Collect Apache Spark application metrics with the REST API
GET https://{endpoint}/livyApi/versions/{livyApiVersion}/sparkpools/{sparkPoolName}/sessions/{sessionId}/applications/{sparkApplicationId}/executors
Parameter | Required | Description |
---|---|---|
endpoint | True | The workspace development endpoint, for example https://myworkspace.dev.azuresynapse.net. |
livyApiVersion | True | Valid api-version for the request.

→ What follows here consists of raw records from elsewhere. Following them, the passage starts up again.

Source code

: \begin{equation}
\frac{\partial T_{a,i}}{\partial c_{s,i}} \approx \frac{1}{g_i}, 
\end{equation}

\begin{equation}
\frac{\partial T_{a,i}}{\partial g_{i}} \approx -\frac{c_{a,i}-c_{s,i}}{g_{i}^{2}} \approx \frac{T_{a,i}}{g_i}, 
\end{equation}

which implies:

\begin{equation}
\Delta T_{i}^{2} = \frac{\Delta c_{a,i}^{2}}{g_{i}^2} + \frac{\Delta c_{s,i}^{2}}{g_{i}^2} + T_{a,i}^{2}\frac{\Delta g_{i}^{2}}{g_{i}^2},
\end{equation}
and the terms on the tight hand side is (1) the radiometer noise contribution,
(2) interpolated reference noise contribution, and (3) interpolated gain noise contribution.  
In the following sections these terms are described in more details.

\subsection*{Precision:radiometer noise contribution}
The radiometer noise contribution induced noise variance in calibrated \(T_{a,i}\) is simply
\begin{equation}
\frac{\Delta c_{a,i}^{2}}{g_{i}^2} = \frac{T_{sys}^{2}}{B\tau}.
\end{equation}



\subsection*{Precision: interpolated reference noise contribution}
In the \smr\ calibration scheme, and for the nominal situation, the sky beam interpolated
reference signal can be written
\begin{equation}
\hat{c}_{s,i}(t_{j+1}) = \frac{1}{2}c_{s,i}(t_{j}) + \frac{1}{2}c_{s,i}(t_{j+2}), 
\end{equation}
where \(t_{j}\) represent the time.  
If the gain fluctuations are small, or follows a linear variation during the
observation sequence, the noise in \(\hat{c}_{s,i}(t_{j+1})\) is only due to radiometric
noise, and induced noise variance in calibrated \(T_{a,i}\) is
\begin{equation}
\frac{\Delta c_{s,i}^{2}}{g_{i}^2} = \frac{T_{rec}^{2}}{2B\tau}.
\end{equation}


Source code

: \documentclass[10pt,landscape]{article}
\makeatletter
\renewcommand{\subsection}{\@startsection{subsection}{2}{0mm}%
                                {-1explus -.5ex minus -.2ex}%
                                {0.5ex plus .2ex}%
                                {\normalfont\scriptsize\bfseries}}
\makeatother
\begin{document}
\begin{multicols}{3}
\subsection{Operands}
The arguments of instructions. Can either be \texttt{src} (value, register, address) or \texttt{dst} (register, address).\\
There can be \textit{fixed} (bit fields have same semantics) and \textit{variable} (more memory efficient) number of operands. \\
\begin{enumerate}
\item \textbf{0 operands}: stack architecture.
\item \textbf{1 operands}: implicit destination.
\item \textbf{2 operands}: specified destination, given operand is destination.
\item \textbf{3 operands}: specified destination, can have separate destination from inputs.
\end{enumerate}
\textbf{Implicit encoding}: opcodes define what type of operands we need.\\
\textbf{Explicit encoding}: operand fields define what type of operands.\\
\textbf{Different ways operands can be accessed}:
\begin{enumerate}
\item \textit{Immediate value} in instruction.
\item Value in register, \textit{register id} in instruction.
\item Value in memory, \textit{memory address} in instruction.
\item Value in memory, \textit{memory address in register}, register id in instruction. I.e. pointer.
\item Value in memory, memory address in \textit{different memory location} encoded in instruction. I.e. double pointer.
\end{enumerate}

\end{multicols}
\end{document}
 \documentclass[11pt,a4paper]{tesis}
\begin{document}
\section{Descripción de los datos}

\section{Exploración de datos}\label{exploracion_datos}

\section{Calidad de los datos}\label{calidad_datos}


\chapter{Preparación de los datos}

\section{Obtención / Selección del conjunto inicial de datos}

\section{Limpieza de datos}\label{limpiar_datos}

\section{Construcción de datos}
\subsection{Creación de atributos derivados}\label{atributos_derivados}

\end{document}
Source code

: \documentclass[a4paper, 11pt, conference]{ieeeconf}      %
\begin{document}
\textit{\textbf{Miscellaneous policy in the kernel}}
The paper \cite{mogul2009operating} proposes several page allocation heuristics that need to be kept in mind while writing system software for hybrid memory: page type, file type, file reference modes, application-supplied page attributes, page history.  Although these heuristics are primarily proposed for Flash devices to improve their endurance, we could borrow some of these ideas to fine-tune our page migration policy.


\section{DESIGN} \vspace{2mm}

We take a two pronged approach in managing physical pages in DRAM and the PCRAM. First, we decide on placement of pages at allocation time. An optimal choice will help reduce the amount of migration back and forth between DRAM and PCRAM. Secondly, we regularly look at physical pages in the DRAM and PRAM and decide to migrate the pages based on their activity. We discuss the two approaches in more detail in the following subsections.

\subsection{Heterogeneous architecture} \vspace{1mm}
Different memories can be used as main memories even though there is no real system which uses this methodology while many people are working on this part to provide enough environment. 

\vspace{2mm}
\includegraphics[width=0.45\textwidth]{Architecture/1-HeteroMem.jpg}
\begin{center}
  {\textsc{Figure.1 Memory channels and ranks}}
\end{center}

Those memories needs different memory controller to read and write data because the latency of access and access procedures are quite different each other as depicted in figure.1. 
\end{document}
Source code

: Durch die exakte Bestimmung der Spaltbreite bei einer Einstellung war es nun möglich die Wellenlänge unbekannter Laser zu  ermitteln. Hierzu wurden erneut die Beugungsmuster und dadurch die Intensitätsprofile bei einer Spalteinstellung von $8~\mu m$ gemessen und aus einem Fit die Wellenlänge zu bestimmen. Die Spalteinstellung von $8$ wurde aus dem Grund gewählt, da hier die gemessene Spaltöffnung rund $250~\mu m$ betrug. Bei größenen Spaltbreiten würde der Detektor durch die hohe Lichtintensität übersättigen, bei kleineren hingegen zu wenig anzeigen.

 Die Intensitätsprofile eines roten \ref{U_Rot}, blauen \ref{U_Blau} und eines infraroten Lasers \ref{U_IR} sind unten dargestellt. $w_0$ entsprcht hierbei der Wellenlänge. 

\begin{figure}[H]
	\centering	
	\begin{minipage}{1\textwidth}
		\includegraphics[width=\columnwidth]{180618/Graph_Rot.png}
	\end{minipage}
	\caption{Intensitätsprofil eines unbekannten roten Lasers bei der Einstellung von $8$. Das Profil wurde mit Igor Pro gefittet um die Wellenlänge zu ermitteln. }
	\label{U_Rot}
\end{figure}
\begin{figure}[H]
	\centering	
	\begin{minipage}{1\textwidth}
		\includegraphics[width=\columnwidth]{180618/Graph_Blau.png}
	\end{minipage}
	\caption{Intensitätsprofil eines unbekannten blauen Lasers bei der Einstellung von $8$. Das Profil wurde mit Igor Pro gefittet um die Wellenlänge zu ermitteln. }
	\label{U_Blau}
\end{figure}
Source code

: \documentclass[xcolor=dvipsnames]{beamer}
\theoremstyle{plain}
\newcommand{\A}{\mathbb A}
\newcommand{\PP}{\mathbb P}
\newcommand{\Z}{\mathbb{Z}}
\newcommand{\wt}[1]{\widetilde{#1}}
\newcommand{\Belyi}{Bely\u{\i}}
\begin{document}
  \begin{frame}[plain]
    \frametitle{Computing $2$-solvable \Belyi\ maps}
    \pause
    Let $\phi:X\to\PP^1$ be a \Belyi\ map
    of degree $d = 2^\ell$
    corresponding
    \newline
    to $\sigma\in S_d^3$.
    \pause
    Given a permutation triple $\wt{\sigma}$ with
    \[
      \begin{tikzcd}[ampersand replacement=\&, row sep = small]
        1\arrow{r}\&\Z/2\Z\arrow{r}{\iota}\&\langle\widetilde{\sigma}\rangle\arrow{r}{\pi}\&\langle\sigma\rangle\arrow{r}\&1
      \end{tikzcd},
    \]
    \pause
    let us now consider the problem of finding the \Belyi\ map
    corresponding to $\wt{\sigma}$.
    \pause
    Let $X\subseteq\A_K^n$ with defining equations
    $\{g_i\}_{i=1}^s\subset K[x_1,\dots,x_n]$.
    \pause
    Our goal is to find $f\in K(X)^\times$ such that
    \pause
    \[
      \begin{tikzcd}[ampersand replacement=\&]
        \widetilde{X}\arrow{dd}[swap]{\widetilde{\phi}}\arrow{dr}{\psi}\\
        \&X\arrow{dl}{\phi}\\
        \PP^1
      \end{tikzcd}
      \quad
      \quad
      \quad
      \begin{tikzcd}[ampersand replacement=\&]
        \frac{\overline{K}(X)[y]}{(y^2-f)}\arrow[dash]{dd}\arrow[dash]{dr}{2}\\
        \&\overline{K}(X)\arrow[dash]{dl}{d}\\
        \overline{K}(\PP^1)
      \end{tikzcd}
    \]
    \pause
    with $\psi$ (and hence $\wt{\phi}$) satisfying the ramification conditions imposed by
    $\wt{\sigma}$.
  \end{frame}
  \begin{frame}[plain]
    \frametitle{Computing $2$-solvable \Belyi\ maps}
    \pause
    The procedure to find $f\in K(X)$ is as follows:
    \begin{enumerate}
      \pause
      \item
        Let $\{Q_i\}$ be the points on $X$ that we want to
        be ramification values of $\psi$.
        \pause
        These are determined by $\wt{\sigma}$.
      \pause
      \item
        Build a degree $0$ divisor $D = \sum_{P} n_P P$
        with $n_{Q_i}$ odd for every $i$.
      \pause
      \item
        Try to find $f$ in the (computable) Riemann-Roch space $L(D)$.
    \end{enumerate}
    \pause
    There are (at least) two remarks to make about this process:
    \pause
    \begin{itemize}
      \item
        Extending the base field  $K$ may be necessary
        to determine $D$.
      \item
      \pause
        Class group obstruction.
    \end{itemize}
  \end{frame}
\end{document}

Currently, it is 2019-11-01-preview |
sparkPoolName | True | Name of the spark pool. |
sessionId | True | Identifier for the session. |
sparkApplicationId | True | Spark Application ID |
Sample Request
GET https://myworkspace.dev.azuresynapse.net/livyApi/versions/2019-11-01-preview/sparkpools/mysparkpool/sessions/1/applications/application_1605509647837_0001/executors
Sample Response Status code: 200
[
{
"id": "driver",
"hostPort": "f98b8fc2aea84e9095bf2616208eb672007bde57624:45889",
"isActive": true,
"rddBlocks": 0,
"memoryUsed": 75014,
"diskUsed": 0,
"totalCores": 0,
"maxTasks": 0,
"activeTasks": 0,
"failedTasks": 0,
"completedTasks": 0,
"totalTasks": 0,
"totalDuration": 0,
"totalGCTime": 0,
"totalInputBytes": 0,
"totalShuffleRead": 0,
"totalShuffleWrite": 0,
"isBlacklisted": false,
"maxMemory": 15845975654,
"addTime": "2020-11-16T06:55:06.718GMT",
"executorLogs": {
"stdout": "http://f98b8fc2aea84e9095bf2616208eb672007bde57624:8042/node/containerlogs/container_1605509647837_0001_01_000001/trusted-service-user/stdout?start=-4096",
"stderr": "http://f98b8fc2aea84e9095bf2616208eb672007bde57624:8042/node/containerlogs/container_1605509647837_0001_01_000001/trusted-service-user/stderr?start=-4096"
},
"memoryMetrics": {
"usedOnHeapStorageMemory": 75014,
"usedOffHeapStorageMemory": 0,
"totalOnHeapStorageMemory": 15845975654,
"totalOffHeapStorageMemory": 0
},
"blacklistedInStages": []
},
// ...
]
4. Build your own diagnosis and monitoring tools
The Prometheus API and the REST APIs provide rich metrics data about the Apache Spark application running information.You can collect the application-related metrics data through the Prometheus API and the REST APIs. And build your own diagnosis and monitoring tools that are more suitable for your needs.